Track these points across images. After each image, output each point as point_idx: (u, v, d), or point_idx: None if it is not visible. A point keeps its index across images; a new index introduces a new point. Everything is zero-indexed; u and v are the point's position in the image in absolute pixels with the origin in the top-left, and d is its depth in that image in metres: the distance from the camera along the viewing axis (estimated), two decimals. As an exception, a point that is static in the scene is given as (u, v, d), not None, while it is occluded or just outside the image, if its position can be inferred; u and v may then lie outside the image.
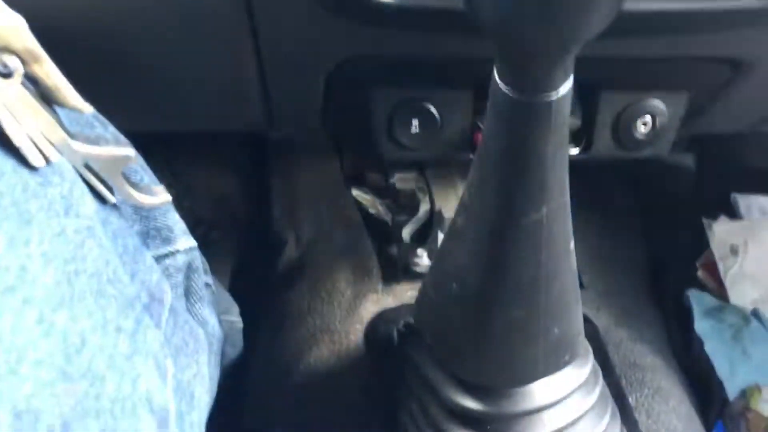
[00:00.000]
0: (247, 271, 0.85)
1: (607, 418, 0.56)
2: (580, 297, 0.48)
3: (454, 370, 0.51)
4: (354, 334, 0.73)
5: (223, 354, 0.66)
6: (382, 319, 0.73)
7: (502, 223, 0.39)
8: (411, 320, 0.59)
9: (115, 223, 0.38)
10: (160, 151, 0.82)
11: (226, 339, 0.67)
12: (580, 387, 0.52)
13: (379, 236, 0.82)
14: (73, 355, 0.31)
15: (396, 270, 0.79)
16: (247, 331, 0.75)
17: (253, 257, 0.87)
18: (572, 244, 0.43)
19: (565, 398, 0.52)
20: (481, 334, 0.46)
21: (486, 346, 0.47)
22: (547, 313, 0.44)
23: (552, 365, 0.49)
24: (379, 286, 0.77)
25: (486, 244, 0.41)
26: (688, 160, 0.92)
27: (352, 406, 0.66)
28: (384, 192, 0.84)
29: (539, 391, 0.51)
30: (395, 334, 0.67)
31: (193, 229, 0.74)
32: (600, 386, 0.55)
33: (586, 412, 0.53)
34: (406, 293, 0.77)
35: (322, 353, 0.71)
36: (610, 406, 0.57)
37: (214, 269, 0.73)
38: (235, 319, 0.71)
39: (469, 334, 0.47)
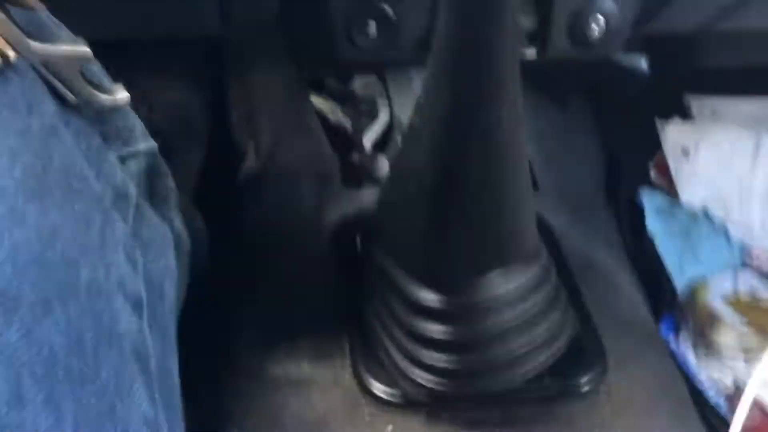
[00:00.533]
0: (209, 181, 0.85)
1: (559, 310, 0.59)
2: (533, 196, 0.49)
3: (414, 267, 0.53)
4: (318, 241, 0.74)
5: (189, 266, 0.67)
6: (345, 224, 0.75)
7: (458, 122, 0.40)
8: (373, 224, 0.60)
9: (77, 123, 0.39)
10: (114, 61, 0.80)
11: (193, 251, 0.68)
12: (533, 279, 0.55)
13: (340, 143, 0.82)
14: (47, 243, 0.32)
15: (357, 177, 0.80)
16: (210, 242, 0.76)
17: (214, 167, 0.87)
18: (525, 143, 0.44)
19: (518, 290, 0.54)
20: (438, 231, 0.47)
21: (443, 243, 0.49)
22: (501, 210, 0.46)
23: (506, 258, 0.51)
24: (342, 194, 0.78)
25: (442, 144, 0.42)
26: (641, 62, 0.93)
27: (318, 309, 0.68)
28: (344, 98, 0.84)
29: (495, 282, 0.53)
30: (358, 239, 0.69)
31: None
32: (553, 279, 0.58)
33: (539, 304, 0.56)
34: (369, 200, 0.79)
35: (287, 259, 0.72)
36: (563, 298, 0.60)
37: (176, 179, 0.74)
38: (200, 227, 0.72)
39: (426, 231, 0.48)
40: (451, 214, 0.47)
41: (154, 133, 0.76)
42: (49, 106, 0.36)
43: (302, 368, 0.63)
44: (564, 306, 0.60)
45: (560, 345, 0.61)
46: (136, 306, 0.37)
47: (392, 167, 0.52)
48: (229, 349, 0.66)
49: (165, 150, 0.74)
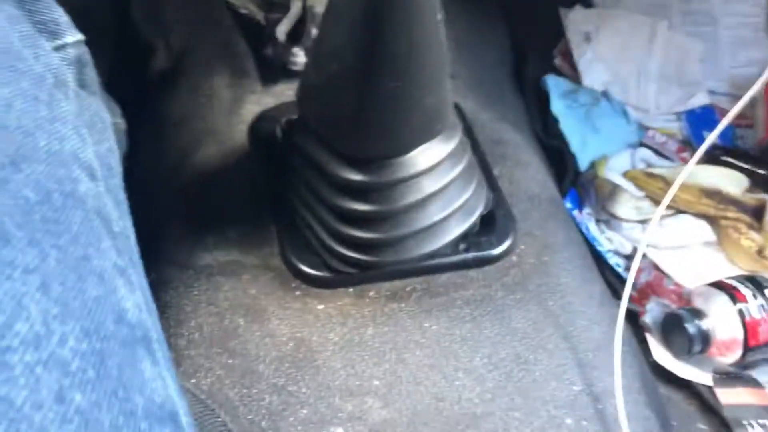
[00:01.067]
0: (121, 79, 0.84)
1: (473, 185, 0.63)
2: (447, 67, 0.52)
3: (338, 147, 0.55)
4: (238, 134, 0.75)
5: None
6: (264, 117, 0.75)
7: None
8: (293, 117, 0.62)
9: (9, 10, 0.39)
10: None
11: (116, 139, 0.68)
12: (450, 155, 0.58)
13: (253, 37, 0.82)
14: (3, 113, 0.33)
15: (273, 70, 0.80)
16: (133, 139, 0.76)
17: (124, 65, 0.85)
18: (440, 16, 0.46)
19: (437, 165, 0.58)
20: (362, 108, 0.50)
21: (367, 120, 0.51)
22: (420, 84, 0.48)
23: (426, 134, 0.54)
24: (258, 87, 0.79)
25: (361, 20, 0.44)
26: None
27: (243, 199, 0.70)
28: (253, -9, 0.83)
29: (415, 160, 0.56)
30: (278, 129, 0.71)
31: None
32: (468, 156, 0.61)
33: (456, 178, 0.60)
34: (285, 92, 0.79)
35: (208, 153, 0.73)
36: (477, 174, 0.64)
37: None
38: (119, 120, 0.72)
39: (350, 109, 0.50)
40: (375, 91, 0.49)
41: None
42: None
43: (232, 255, 0.66)
44: (478, 180, 0.64)
45: (474, 218, 0.65)
46: (91, 175, 0.39)
47: (313, 50, 0.53)
48: (157, 242, 0.67)
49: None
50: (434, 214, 0.60)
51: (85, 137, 0.40)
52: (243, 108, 0.77)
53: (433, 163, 0.57)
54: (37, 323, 0.28)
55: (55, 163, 0.35)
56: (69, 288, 0.30)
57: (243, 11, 0.82)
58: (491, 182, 0.72)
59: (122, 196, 0.44)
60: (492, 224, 0.69)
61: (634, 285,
=======
All records are to be reproduced exactly; the pictures are to be omitted.

**EXPECTED OUTPUT:**
Track these points across images. After each image, output each point as point_idx: (u, v, d), or point_idx: None if it is not visible. A point keeps its index across images; a new index introduces a new point. Everything is zero-indexed; u and v are the point's position in the image in absolute pixels with the origin in the top-left, and d is its depth in that image in metres: the distance from the camera along the viewing axis (estimated), two decimals. As an exception, a point that is static in the scene is given as (u, v, d), not None, while it is occluded or just outside the image, if its position can be inferred; u and v may then lie outside the image.
[00:00.000]
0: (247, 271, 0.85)
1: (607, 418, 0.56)
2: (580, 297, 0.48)
3: (454, 370, 0.51)
4: (354, 334, 0.73)
5: (223, 354, 0.66)
6: (382, 319, 0.73)
7: (502, 223, 0.39)
8: (411, 320, 0.59)
9: (115, 223, 0.38)
10: (160, 151, 0.82)
11: (226, 339, 0.67)
12: (580, 387, 0.52)
13: (379, 236, 0.82)
14: (73, 355, 0.31)
15: (396, 270, 0.79)
16: (247, 331, 0.75)
17: (253, 257, 0.87)
18: (572, 244, 0.43)
19: (565, 398, 0.52)
20: (481, 334, 0.46)
21: (486, 346, 0.47)
22: (547, 313, 0.44)
23: (552, 365, 0.49)
24: (379, 286, 0.77)
25: (486, 244, 0.41)
26: (688, 160, 0.92)
27: (352, 406, 0.66)
28: (384, 192, 0.84)
29: (539, 391, 0.51)
30: (395, 334, 0.67)
31: (193, 229, 0.74)
32: (600, 386, 0.55)
33: (586, 412, 0.53)
34: (406, 293, 0.77)
35: (322, 353, 0.71)
36: (610, 406, 0.57)
37: (214, 269, 0.73)
38: (235, 319, 0.71)
39: (469, 334, 0.47)
[00:00.533]
0: (209, 181, 0.85)
1: (559, 310, 0.59)
2: (533, 196, 0.49)
3: (414, 267, 0.53)
4: (318, 241, 0.74)
5: (189, 266, 0.67)
6: (345, 224, 0.75)
7: (458, 122, 0.40)
8: (373, 224, 0.60)
9: (77, 123, 0.39)
10: (114, 61, 0.80)
11: (193, 251, 0.68)
12: (533, 279, 0.55)
13: (340, 143, 0.82)
14: (47, 243, 0.32)
15: (357, 177, 0.80)
16: (210, 242, 0.76)
17: (214, 167, 0.87)
18: (525, 143, 0.44)
19: (518, 290, 0.54)
20: (438, 231, 0.47)
21: (443, 243, 0.49)
22: (501, 210, 0.46)
23: (506, 258, 0.51)
24: (342, 194, 0.78)
25: (442, 144, 0.42)
26: (641, 62, 0.93)
27: (318, 309, 0.68)
28: (344, 98, 0.84)
29: (495, 282, 0.53)
30: (358, 239, 0.69)
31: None
32: (553, 279, 0.58)
33: (539, 304, 0.56)
34: (369, 200, 0.79)
35: (287, 259, 0.72)
36: (563, 298, 0.60)
37: (176, 179, 0.74)
38: (200, 227, 0.72)
39: (426, 231, 0.48)
40: (451, 214, 0.47)
41: (154, 133, 0.76)
42: (49, 106, 0.36)
43: (302, 368, 0.63)
44: (564, 306, 0.60)
45: (560, 345, 0.61)
46: (136, 306, 0.37)
47: (392, 167, 0.52)
48: (229, 349, 0.66)
49: (165, 150, 0.74)
[00:01.067]
0: (121, 79, 0.84)
1: (473, 185, 0.63)
2: (447, 67, 0.52)
3: (338, 147, 0.55)
4: (238, 134, 0.75)
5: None
6: (264, 117, 0.75)
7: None
8: (293, 117, 0.62)
9: (9, 10, 0.39)
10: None
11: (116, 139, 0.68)
12: (450, 155, 0.58)
13: (253, 37, 0.82)
14: (3, 113, 0.33)
15: (273, 70, 0.80)
16: (133, 139, 0.76)
17: (124, 65, 0.85)
18: (440, 16, 0.46)
19: (437, 165, 0.58)
20: (362, 108, 0.50)
21: (367, 120, 0.51)
22: (420, 84, 0.48)
23: (426, 134, 0.54)
24: (258, 87, 0.79)
25: (361, 20, 0.44)
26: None
27: (243, 199, 0.70)
28: (253, -9, 0.83)
29: (415, 160, 0.56)
30: (278, 129, 0.71)
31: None
32: (468, 156, 0.61)
33: (456, 178, 0.60)
34: (285, 92, 0.79)
35: (208, 153, 0.73)
36: (477, 174, 0.64)
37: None
38: (119, 120, 0.72)
39: (350, 109, 0.50)
40: (375, 91, 0.49)
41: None
42: None
43: (232, 255, 0.66)
44: (478, 180, 0.64)
45: (474, 218, 0.65)
46: (91, 175, 0.39)
47: (313, 50, 0.53)
48: (157, 242, 0.67)
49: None
50: (434, 214, 0.60)
51: (85, 137, 0.40)
52: (243, 108, 0.77)
53: (433, 163, 0.57)
54: (37, 323, 0.28)
55: (55, 163, 0.35)
56: (69, 288, 0.30)
57: (243, 11, 0.82)
58: (491, 182, 0.72)
59: (122, 196, 0.44)
60: (492, 224, 0.69)
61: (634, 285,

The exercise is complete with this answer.